Do you actually like dolby headphone?
1) I always thought dsp will hamper listening experience. I always listen with no equalizers, no dolby virtual solutions,no beats just hear the music/movies that meant to be heard by the record producers.
2) But seeing dolby ads of home theater v4 (and nokia lumia) seems compelling.
3)Do dolby heaphone/virtual speaker/prologic etc create good listening experience? (i know dolby digital is a codec and i wouldnt argue against it)?
4)Do dolby heaphone/virtual speaker/prologic etc change the pitch tone of the sound to make it unnatural in addition to 3d spatializers that create a somewhat natural listening pleasure? (contrasting argument)
5) AFAIK Dolby headphone works best with 5.1/7.1 channel insput and it works just as a spatializer for stereo input just like the stero widening am i right? or does it create surround from stereo?
I have heard that combining prologic with Dolby headphone create complete surround for stereo (Prologic converting stereo to 5.1 but doest it require the source to be prologic encoded ?

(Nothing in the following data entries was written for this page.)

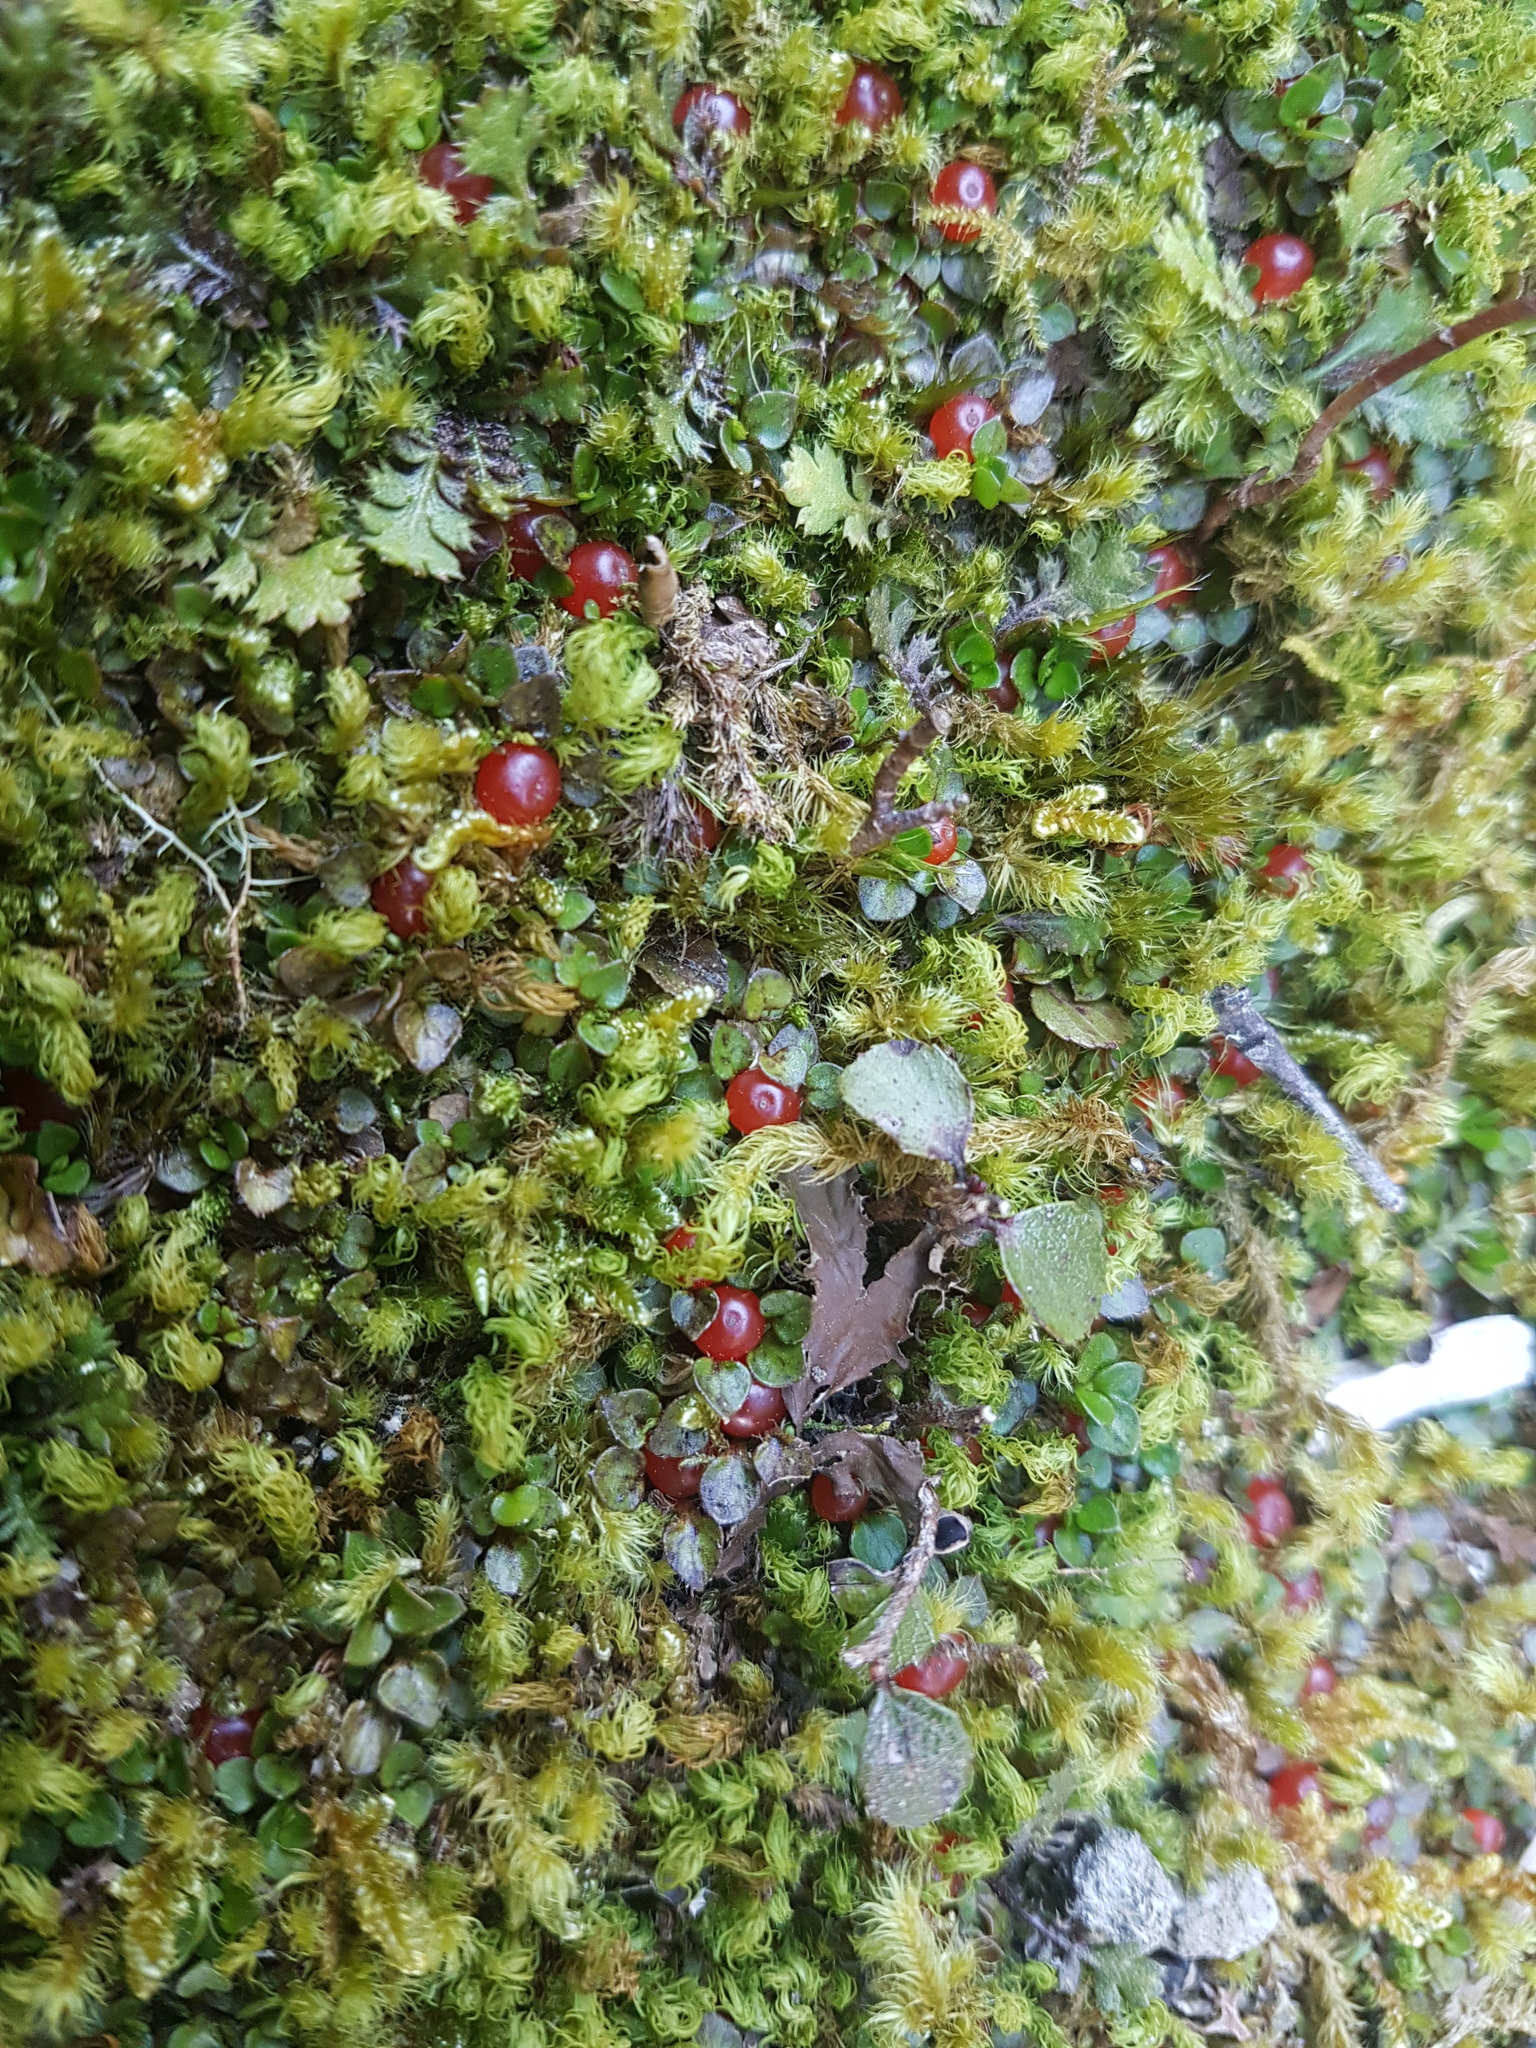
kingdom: Plantae
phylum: Tracheophyta
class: Magnoliopsida
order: Gentianales
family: Rubiaceae
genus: Nertera
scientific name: Nertera ciliata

6) Also can we combine two DSPs togather like dolby prologic + dolby headphone . Will it create unnatural echo? How can it be done in my setup (i do not see i can use prologic + DH togather in my realtek drver setting)...
7) SO is dolby headphone good ? will it degrade my listening experience?
1) Whether DSPs help or hinder the listening experience is for YOU to decide. In the context of music, though, it will unquestionably distort the original signal; whether it's a pleasing distortion or not is something you have to decide for yourself. (Note that some people do like a bit of euphonic distortion in their music.)
3) That depends on what you mean by a "good listening experience". Are you fine with the usual headphone presentation, or do you think it should sound more like stereo speakers in front of you?
4) By their nature, headphone surround mixing technologies tend to make things sound a bit different as a nature of the spatial processing. Might come across as a bit less "clear", for lack of better words. Dolby Headphone in particular also seems to reduce the treble just a bit and dial up the bass a bit.
5) DH naturally works best with 5.1/7.1 sources since the general point is to deliver that listening experience over headphones. With only stereo sources, you only get the experience of two speakers in front of you. Some people may actually find that pleasing for music, but most of us around here use DH as a means of getting a situational awareness advantage in games, for which a stereo source signal would be useless.
Note that a Dolby Pro Logic-encoded signal is NOT strict stereo, and as such a proper decoder can retrieve the extra channels and use that for a Dolby Headphone mix. It's naturally not as good as a discrete channel mix like Dolby Digital due to crosstalk in the two channels, but it does work.
6) You can chain together all the DSPs you want, but the effects may not be desirable depending on what those DSPs are doing. In your example, you shouldn't need Dolby Pro Logic at all unless you're trying to get a surround source to an external Dolby Headphone DSP and can't use S/PDIF to do so.
7) I think it's good...for gaming, anyway. I don't use it or any other headphone surround tech for music.